__EXERCISE DESCRIPTION__: Reproduce the records below, substituting "vernacular name" for every "common name" and leaving all else unchanged.
════════
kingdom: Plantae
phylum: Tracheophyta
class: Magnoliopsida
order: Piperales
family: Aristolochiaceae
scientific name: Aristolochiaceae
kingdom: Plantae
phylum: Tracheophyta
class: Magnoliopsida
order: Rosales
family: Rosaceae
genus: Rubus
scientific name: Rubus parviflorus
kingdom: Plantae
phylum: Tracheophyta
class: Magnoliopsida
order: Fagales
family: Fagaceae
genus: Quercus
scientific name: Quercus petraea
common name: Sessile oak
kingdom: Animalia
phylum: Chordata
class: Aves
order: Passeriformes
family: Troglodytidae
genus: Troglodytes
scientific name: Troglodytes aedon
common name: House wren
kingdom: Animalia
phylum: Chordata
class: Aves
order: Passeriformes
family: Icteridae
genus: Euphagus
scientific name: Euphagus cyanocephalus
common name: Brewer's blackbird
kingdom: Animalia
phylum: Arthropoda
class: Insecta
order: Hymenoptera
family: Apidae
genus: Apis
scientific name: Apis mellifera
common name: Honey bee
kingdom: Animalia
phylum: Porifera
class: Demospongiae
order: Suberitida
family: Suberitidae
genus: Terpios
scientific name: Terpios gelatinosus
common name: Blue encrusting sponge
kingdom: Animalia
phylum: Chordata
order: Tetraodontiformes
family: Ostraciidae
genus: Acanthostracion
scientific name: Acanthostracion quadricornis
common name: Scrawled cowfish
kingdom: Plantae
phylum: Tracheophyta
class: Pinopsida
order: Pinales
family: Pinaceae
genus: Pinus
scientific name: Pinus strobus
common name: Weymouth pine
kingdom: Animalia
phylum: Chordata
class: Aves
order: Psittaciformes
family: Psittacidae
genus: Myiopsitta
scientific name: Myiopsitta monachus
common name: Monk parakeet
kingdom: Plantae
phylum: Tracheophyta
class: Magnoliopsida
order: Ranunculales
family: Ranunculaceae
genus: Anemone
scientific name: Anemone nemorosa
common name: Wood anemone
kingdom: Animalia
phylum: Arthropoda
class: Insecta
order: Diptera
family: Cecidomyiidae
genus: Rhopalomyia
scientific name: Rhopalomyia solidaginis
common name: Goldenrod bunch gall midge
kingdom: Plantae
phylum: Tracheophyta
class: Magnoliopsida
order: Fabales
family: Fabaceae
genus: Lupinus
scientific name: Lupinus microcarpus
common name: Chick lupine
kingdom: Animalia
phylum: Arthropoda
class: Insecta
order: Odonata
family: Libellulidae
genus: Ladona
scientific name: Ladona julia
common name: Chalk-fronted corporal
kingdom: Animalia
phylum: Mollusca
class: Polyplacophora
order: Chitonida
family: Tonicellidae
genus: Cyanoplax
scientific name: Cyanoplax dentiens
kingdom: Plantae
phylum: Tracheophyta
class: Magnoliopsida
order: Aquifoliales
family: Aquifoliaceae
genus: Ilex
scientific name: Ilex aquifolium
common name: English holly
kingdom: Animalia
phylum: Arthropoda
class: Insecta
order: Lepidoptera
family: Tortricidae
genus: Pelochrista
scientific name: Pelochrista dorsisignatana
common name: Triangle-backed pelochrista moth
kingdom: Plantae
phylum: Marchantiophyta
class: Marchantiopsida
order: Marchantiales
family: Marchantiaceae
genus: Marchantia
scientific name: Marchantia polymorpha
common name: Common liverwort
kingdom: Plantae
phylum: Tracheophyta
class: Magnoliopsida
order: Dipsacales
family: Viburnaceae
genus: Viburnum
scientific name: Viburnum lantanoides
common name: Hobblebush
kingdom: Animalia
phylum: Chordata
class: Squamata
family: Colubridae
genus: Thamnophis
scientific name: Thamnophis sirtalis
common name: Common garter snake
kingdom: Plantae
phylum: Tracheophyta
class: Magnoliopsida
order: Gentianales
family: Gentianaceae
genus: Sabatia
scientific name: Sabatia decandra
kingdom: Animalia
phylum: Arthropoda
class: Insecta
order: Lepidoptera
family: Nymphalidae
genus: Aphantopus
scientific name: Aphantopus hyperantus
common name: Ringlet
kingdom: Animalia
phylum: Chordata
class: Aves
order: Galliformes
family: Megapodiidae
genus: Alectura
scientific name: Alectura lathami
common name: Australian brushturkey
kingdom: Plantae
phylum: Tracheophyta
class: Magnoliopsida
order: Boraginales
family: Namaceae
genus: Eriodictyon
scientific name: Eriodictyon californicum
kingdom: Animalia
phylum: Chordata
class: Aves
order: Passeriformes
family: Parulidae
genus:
════════
__PROBLEM SOLUTION__:
kingdom: Plantae
phylum: Tracheophyta
class: Magnoliopsida
order: Piperales
family: Aristolochiaceae
scientific name: Aristolochiaceae
kingdom: Plantae
phylum: Tracheophyta
class: Magnoliopsida
order: Rosales
family: Rosaceae
genus: Rubus
scientific name: Rubus parviflorus
kingdom: Plantae
phylum: Tracheophyta
class: Magnoliopsida
order: Fagales
family: Fagaceae
genus: Quercus
scientific name: Quercus petraea
vernacular name: Sessile oak
kingdom: Animalia
phylum: Chordata
class: Aves
order: Passeriformes
family: Troglodytidae
genus: Troglodytes
scientific name: Troglodytes aedon
vernacular name: House wren
kingdom: Animalia
phylum: Chordata
class: Aves
order: Passeriformes
family: Icteridae
genus: Euphagus
scientific name: Euphagus cyanocephalus
vernacular name: Brewer's blackbird
kingdom: Animalia
phylum: Arthropoda
class: Insecta
order: Hymenoptera
family: Apidae
genus: Apis
scientific name: Apis mellifera
vernacular name: Honey bee
kingdom: Animalia
phylum: Porifera
class: Demospongiae
order: Suberitida
family: Suberitidae
genus: Terpios
scientific name: Terpios gelatinosus
vernacular name: Blue encrusting sponge
kingdom: Animalia
phylum: Chordata
order: Tetraodontiformes
family: Ostraciidae
genus: Acanthostracion
scientific name: Acanthostracion quadricornis
vernacular name: Scrawled cowfish
kingdom: Plantae
phylum: Tracheophyta
class: Pinopsida
order: Pinales
family: Pinaceae
genus: Pinus
scientific name: Pinus strobus
vernacular name: Weymouth pine
kingdom: Animalia
phylum: Chordata
class: Aves
order: Psittaciformes
family: Psittacidae
genus: Myiopsitta
scientific name: Myiopsitta monachus
vernacular name: Monk parakeet
kingdom: Plantae
phylum: Tracheophyta
class: Magnoliopsida
order: Ranunculales
family: Ranunculaceae
genus: Anemone
scientific name: Anemone nemorosa
vernacular name: Wood anemone
kingdom: Animalia
phylum: Arthropoda
class: Insecta
order: Diptera
family: Cecidomyiidae
genus: Rhopalomyia
scientific name: Rhopalomyia solidaginis
vernacular name: Goldenrod bunch gall midge
kingdom: Plantae
phylum: Tracheophyta
class: Magnoliopsida
order: Fabales
family: Fabaceae
genus: Lupinus
scientific name: Lupinus microcarpus
vernacular name: Chick lupine
kingdom: Animalia
phylum: Arthropoda
class: Insecta
order: Odonata
family: Libellulidae
genus: Ladona
scientific name: Ladona julia
vernacular name: Chalk-fronted corporal
kingdom: Animalia
phylum: Mollusca
class: Polyplacophora
order: Chitonida
family: Tonicellidae
genus: Cyanoplax
scientific name: Cyanoplax dentiens
kingdom: Plantae
phylum: Tracheophyta
class: Magnoliopsida
order: Aquifoliales
family: Aquifoliaceae
genus: Ilex
scientific name: Ilex aquifolium
vernacular name: English holly
kingdom: Animalia
phylum: Arthropoda
class: Insecta
order: Lepidoptera
family: Tortricidae
genus: Pelochrista
scientific name: Pelochrista dorsisignatana
vernacular name: Triangle-backed pelochrista moth
kingdom: Plantae
phylum: Marchantiophyta
class: Marchantiopsida
order: Marchantiales
family: Marchantiaceae
genus: Marchantia
scientific name: Marchantia polymorpha
vernacular name: Common liverwort
kingdom: Plantae
phylum: Tracheophyta
class: Magnoliopsida
order: Dipsacales
family: Viburnaceae
genus: Viburnum
scientific name: Viburnum lantanoides
vernacular name: Hobblebush
kingdom: Animalia
phylum: Chordata
class: Squamata
family: Colubridae
genus: Thamnophis
scientific name: Thamnophis sirtalis
vernacular name: Common garter snake
kingdom: Plantae
phylum: Tracheophyta
class: Magnoliopsida
order: Gentianales
family: Gentianaceae
genus: Sabatia
scientific name: Sabatia decandra
kingdom: Animalia
phylum: Arthropoda
class: Insecta
order: Lepidoptera
family: Nymphalidae
genus: Aphantopus
scientific name: Aphantopus hyperantus
vernacular name: Ringlet
kingdom: Animalia
phylum: Chordata
class: Aves
order: Galliformes
family: Megapodiidae
genus: Alectura
scientific name: Alectura lathami
vernacular name: Australian brushturkey
kingdom: Plantae
phylum: Tracheophyta
class: Magnoliopsida
order: Boraginales
family: Namaceae
genus: Eriodictyon
scientific name: Eriodictyon californicum
kingdom: Animalia
phylum: Chordata
class: Aves
order: Passeriformes
family: Parulidae
genus:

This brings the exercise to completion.